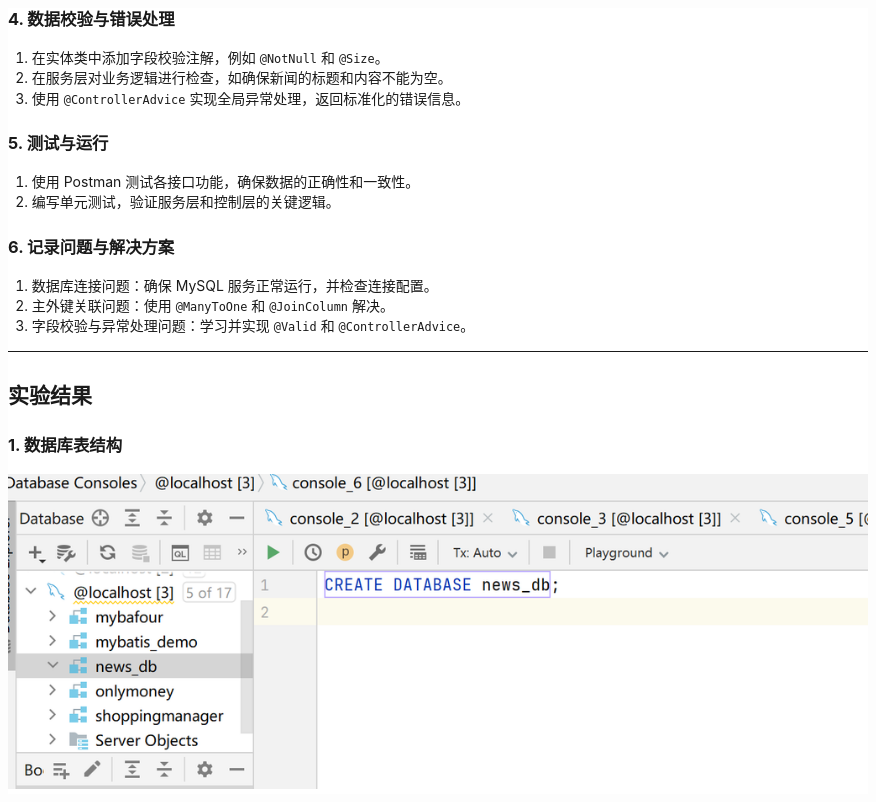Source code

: ### 4. 数据校验与错误处理  
1. 在实体类中添加字段校验注解，例如 `@NotNull` 和 `@Size`。
2. 在服务层对业务逻辑进行检查，如确保新闻的标题和内容不能为空。
3. 使用 `@ControllerAdvice` 实现全局异常处理，返回标准化的错误信息。

### 5. 测试与运行  
1. 使用 Postman 测试各接口功能，确保数据的正确性和一致性。
2. 编写单元测试，验证服务层和控制层的关键逻辑。

### 6. 记录问题与解决方案  
1. 数据库连接问题：确保 MySQL 服务正常运行，并检查连接配置。
2. 主外键关联问题：使用 `@ManyToOne` 和 `@JoinColumn` 解决。
3. 字段校验与异常处理问题：学习并实现 `@Valid` 和 `@ControllerAdvice`。

---

## **实验结果**  


### 1. 数据库表结构  

![](assets/Pasted%20image%2020241205110718.png)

## Your task
Review the material and copy each line in which the word "ControllerAdvice" appears.

## Output of the exercise
3. 使用 `@ControllerAdvice` 实现全局异常处理，返回标准化的错误信息。
3. 字段校验与异常处理问题：学习并实现 `@Valid` 和 `@ControllerAdvice`。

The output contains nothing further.